Diabetes, hypertension, and cardiovascular events in survivors of hematopoietic cell transplantation: a report from the bone marrow transplantation survivor study
K. Scott Baker1, Kirsten K. Ness1, Julia Steinberger1, Andrea Carter2, Liton Francisco2, Linda J. Burns1, Charles Sklar3, Stephen Forman4, Daniel Weisdorf1, James G. Gurney5, and Smita Bhatia2,4
1 Departments of Pediatrics and Medicine, University of Minnesota, Minneapolis; 2 Division of Populations Sciences, City of Hope National Medical Center, Duarte, CA; 3 Memorial Sloan-Kettering Cancer Center, Department of Pediatrics, New York, NY; 4 Division of Hematology and Hematopoietic Cell Transplantation, City of Hope National Medical Center, Duarte, CA; and 5 Department of Pediatrics, University of Michigan, Ann Arbor
We ascertained the prevalence of self-reported late occurrence of diabetes, hypertension, and cardiovascular (CV) disease in 1089 hematopoietic cell transplantation (HCT) survivors who underwent HCT between 1974 and 1998, survived at least 2 years, and were not currently taking immunosuppressant agents and compared them with 383 sibling controls.

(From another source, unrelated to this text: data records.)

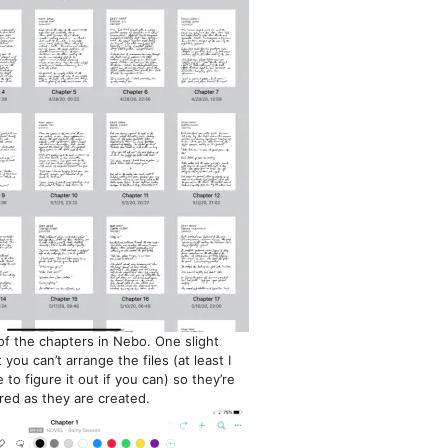
f the chapters in Nebo. One slight
you can’t arrange the files (at least I
 to figure it out if you can) so they’re
red as they are created.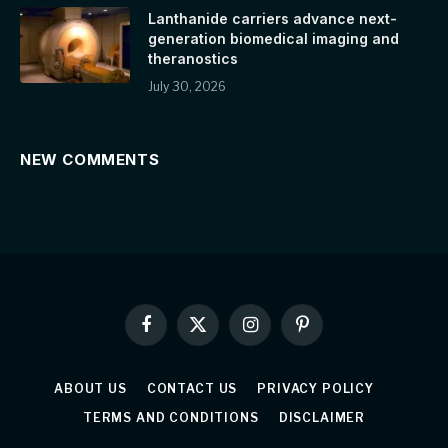
Lanthanide carriers advance next-
generation biomedical imaging and
theranostics
July 30, 2026
NEW COMMENTS
Facebook
X
Instagram
Pinterest
(Twitter)
ABOUT US
CONTACT US
PRIVACY POLICY
TERMS AND CONDITIONS
DISCLAIMER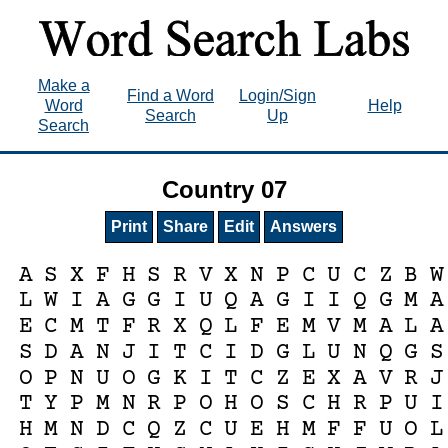
Make a
Find a Word
Login/Sign
Word
Help
Search
Up
Search
Country 07
Print
Share
Edit
Answers
A
S
X
F
H
S
R
V
X
N
P
C
U
C
Z
B
W
L
W
I
A
G
G
I
U
Q
A
G
I
I
Q
G
M
A
E
C
M
T
F
R
X
Q
L
F
E
M
V
M
A
L
A
S
D
A
N
J
I
T
C
I
D
G
L
U
N
Q
G
S
O
P
N
U
O
G
K
I
T
C
Z
E
X
A
V
R
J
T
Y
P
M
N
R
P
O
H
O
S
C
H
R
P
U
I
H
M
N
D
C
Q
Z
C
U
E
H
M
F
F
U
O
L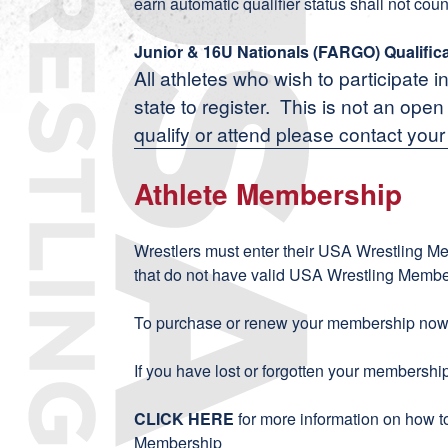
earn automatic qualifier status shall not coun
Junior & 16U Nationals (FARGO) Qualific
All athletes who wish to participate i
state to register. This is not an ope
qualify or attend please contact your
Athlete Membership
Wrestlers must enter their USA Wrestling M
that do not have valid USA Wrestling Member
To purchase or renew your membership now,
If you have lost or forgotten your membersh
CLICK HERE
for more information on how 
Membership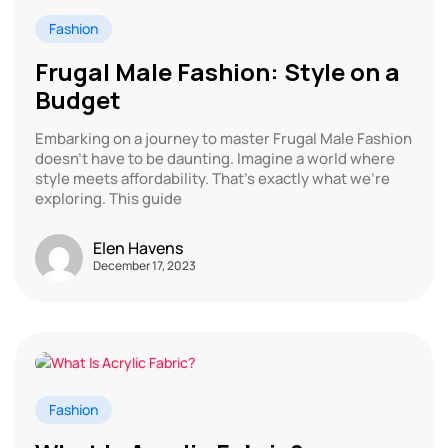
Fashion
Frugal Male Fashion: Style on a
Budget
Embarking on a journey to master Frugal Male Fashion
doesn’t have to be daunting. Imagine a world where
style meets affordability. That’s exactly what we’re
exploring. This guide
Elen Havens
December 17, 2023
Fashion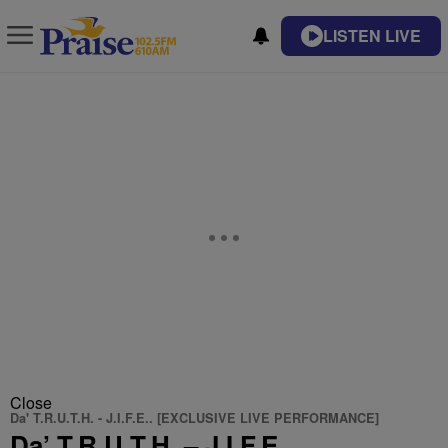
LISTEN LIVE
Close
Da' T.R.U.T.H. - J.I.F.E.. [EXCLUSIVE LIVE PERFORMANCE]
Da’ T.R.U.T.H. – J.I.F.E..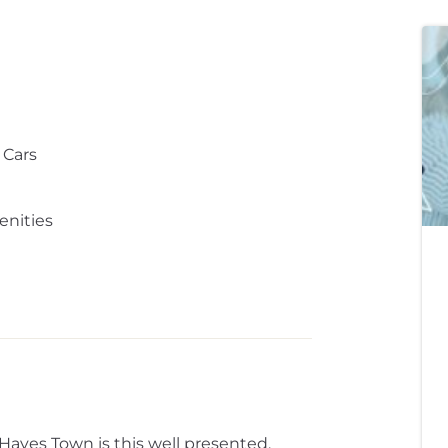
 Cars
enities
 Hayes Town is this well presented,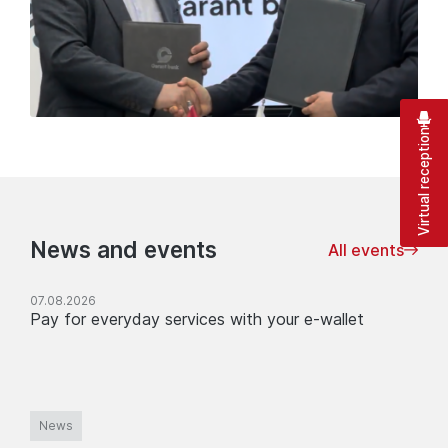
Virtual reception
News and events
All events
07.08.2026
Pay for everyday services with your e-wallet
News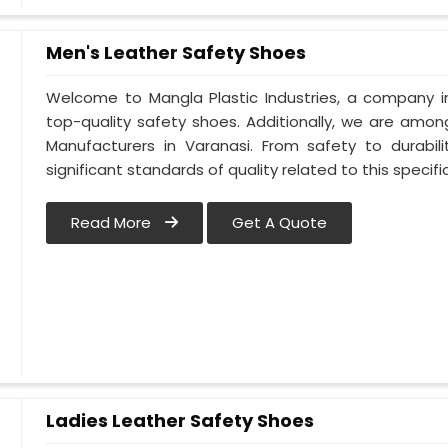
Men's Leather Safety Shoes
Welcome to Mangla Plastic Industries, a company in
top-quality safety shoes. Additionally, we are amo
Manufacturers in Varanasi. From safety to durabili
significant standards of quality related to this specific
Read More
Get A Quote
Ladies Leather Safety Shoes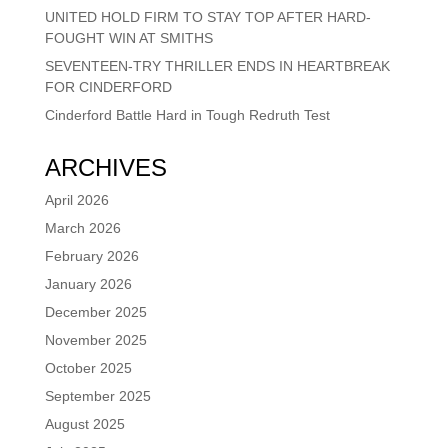
UNITED HOLD FIRM TO STAY TOP AFTER HARD-
FOUGHT WIN AT SMITHS
SEVENTEEN-TRY THRILLER ENDS IN HEARTBREAK
FOR CINDERFORD
Cinderford Battle Hard in Tough Redruth Test
ARCHIVES
April 2026
March 2026
February 2026
January 2026
December 2025
November 2025
October 2025
September 2025
August 2025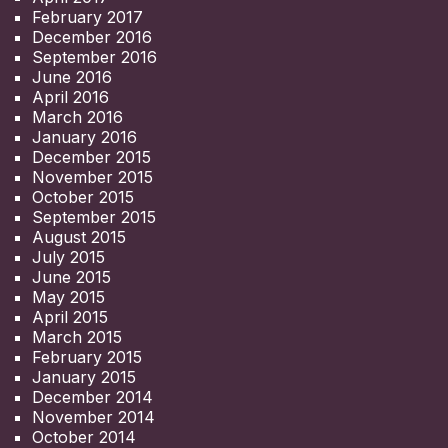
February 2017
December 2016
September 2016
June 2016
April 2016
March 2016
January 2016
December 2015
November 2015
October 2015
September 2015
August 2015
July 2015
June 2015
May 2015
April 2015
March 2015
February 2015
January 2015
December 2014
November 2014
October 2014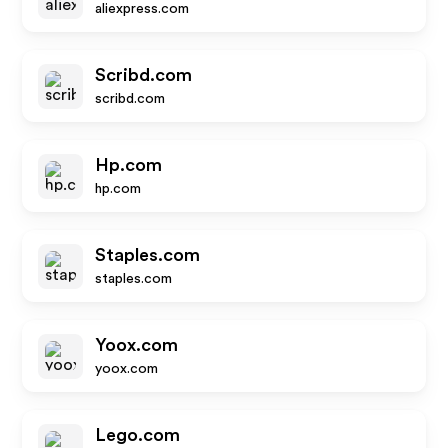
aliexpress.com
Scribd.com
scribd.com
Hp.com
hp.com
Staples.com
staples.com
Yoox.com
yoox.com
Lego.com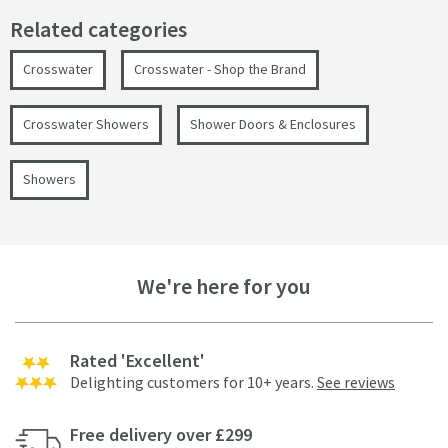
Related categories
Crosswater
Crosswater - Shop the Brand
Crosswater Showers
Shower Doors & Enclosures
Showers
We're here for you
Rated 'Excellent'
Delighting customers for 10+ years.
See reviews
Free delivery over £299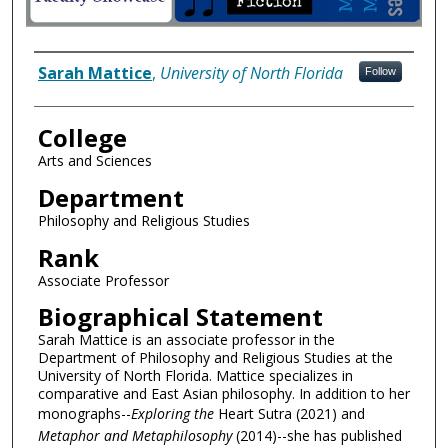
Author Information
Sarah Mattice
,
University of North Florida
Follow
College
Arts and Sciences
Department
Philosophy and Religious Studies
Rank
Associate Professor
Biographical Statement
Sarah Mattice is an associate professor in the
Department of Philosophy and Religious Studies at the
University of North Florida. Mattice specializes in
comparative and East Asian philosophy. In addition to her
monographs--
Exploring the
Heart Sutra (2021) and
Metaphor and Metaphilosophy
(2014)--she has published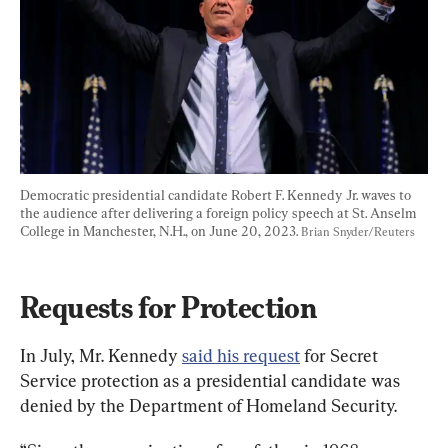
Democratic presidential candidate Robert F. Kennedy Jr. waves to 
the audience after delivering a foreign policy speech at St. Anselm 
College in Manchester, N.H., on June 20, 2023. 
Brian Snyder/Reuters
Requests for Protection
In July, Mr. Kennedy 
said his request
 for Secret 
Service protection as a presidential candidate was 
denied by the Department of Homeland Security.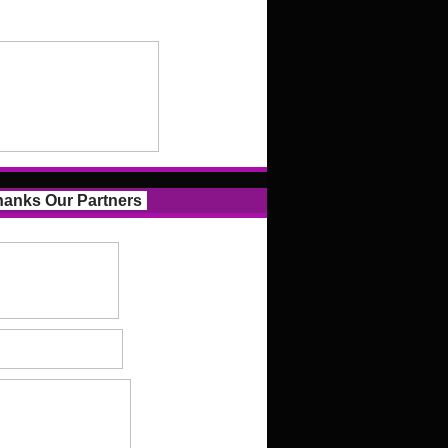
anks Our Partners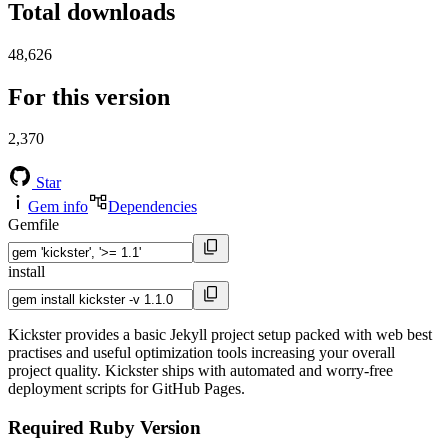
Total downloads
48,626
For this version
2,370
Star
Gem info
Dependencies
Gemfile
install
Kickster provides a basic Jekyll project setup packed with web best
practises and useful optimization tools increasing your overall
project quality. Kickster ships with automated and worry-free
deployment scripts for GitHub Pages.
Required Ruby Version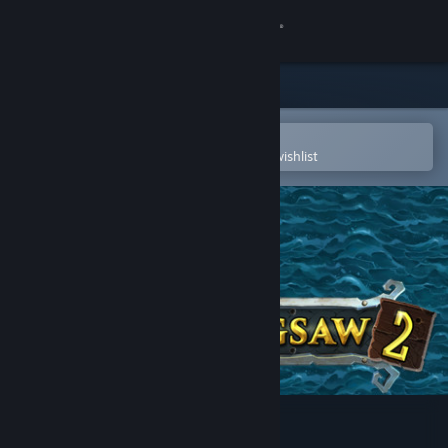
Sign in
Store
Community
Open in the Steam Mobile App
To easily purchase or add to your wishlist
About
Support
Change language
Get the Steam Mobile App
View desktop website
Pirate Jigsaw 2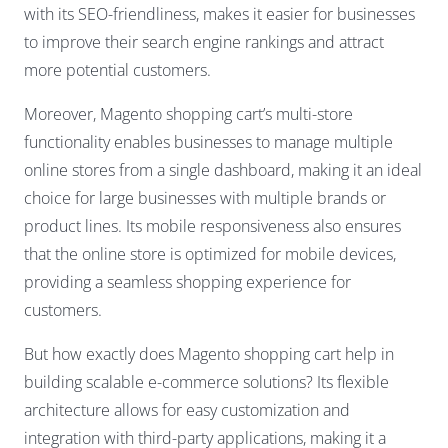
with its SEO-friendliness, makes it easier for businesses
to improve their search engine rankings and attract
more potential customers.
Moreover, Magento shopping cart’s multi-store
functionality enables businesses to manage multiple
online stores from a single dashboard, making it an ideal
choice for large businesses with multiple brands or
product lines. Its mobile responsiveness also ensures
that the online store is optimized for mobile devices,
providing a seamless shopping experience for
customers.
But how exactly does Magento shopping cart help in
building scalable e-commerce solutions? Its flexible
architecture allows for easy customization and
integration with third-party applications, making it a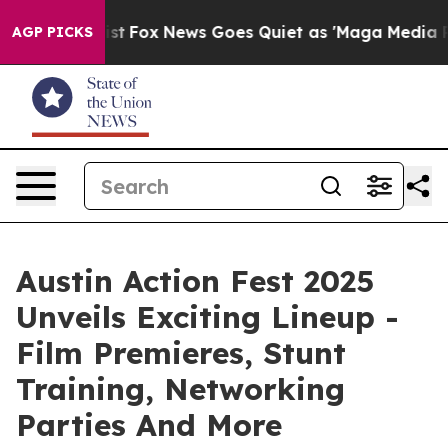
ey Exist
Fox News Goes Quiet as 'Maga Media Pipeline'
AGP PICKS
Austin Action Fest 2025
Unveils Exciting Lineup -
Film Premieres, Stunt
Training, Networking
Parties And More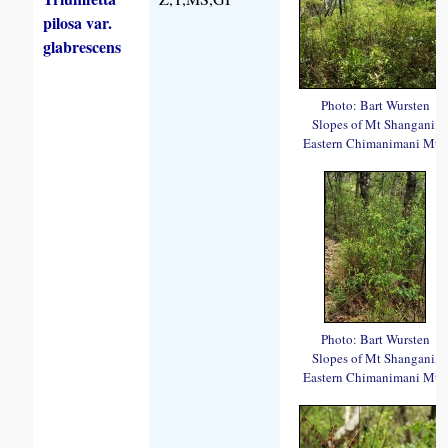
pilosa var.
glabrescens
Photo: Bart Wursten
Slopes of Mt Shangani,
Eastern Chimanimani Mts.
Photo: Bart Wursten
Slopes of Mt Shangani,
Eastern Chimanimani Mts.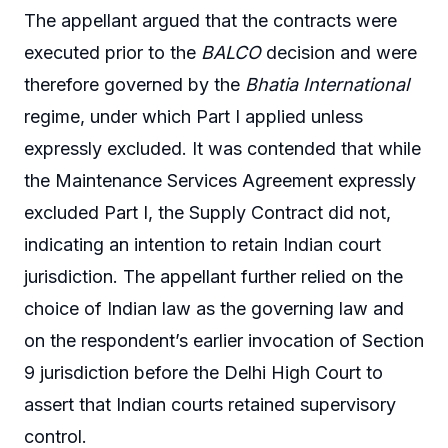
The appellant argued that the contracts were
executed prior to the
BALCO
decision and were
therefore governed by the
Bhatia International
regime, under which Part I applied unless
expressly excluded. It was contended that while
the Maintenance Services Agreement expressly
excluded Part I, the Supply Contract did not,
indicating an intention to retain Indian court
jurisdiction. The appellant further relied on the
choice of Indian law as the governing law and
on the respondent’s earlier invocation of Section
9 jurisdiction before the Delhi High Court to
assert that Indian courts retained supervisory
control.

All subjects completed a 255-item health questionnaire. The mean age at survey completion was 39.3 years for survivors and 38.6 years for siblings; mean follow-up was 8.6 years. Adjusting for age, sex, race, and body mass index (BMI), survivors of allogeneic HCT were 3.65 times (95% confidence interval [CI], 1.82-7.32) more likely to report diabetes than siblings and 2.06 times (95% CI, 1.39-3.04) more likely to report hypertension compared with siblings but did not report other CV outcomes with any greater frequency. Recipients of autologous HCTs were no more likely than siblings to report any of the outcomes studied. Allogeneic HCT survivors were also more likely to develop hypertension (odds ratio [OR] = 2.31; 95% CI, 1.45-3.67) than autologous recipients. Total body irradiation (TBI) exposure was associated with an increased risk of diabetes (OR = 3.42; 95% CI, 1.55-7.52). Thus, HCT survivors have a higher age- and BMI-adjusted risk of diabetes and hypertension, potentially leading to a higher than expected risk of CV events with age.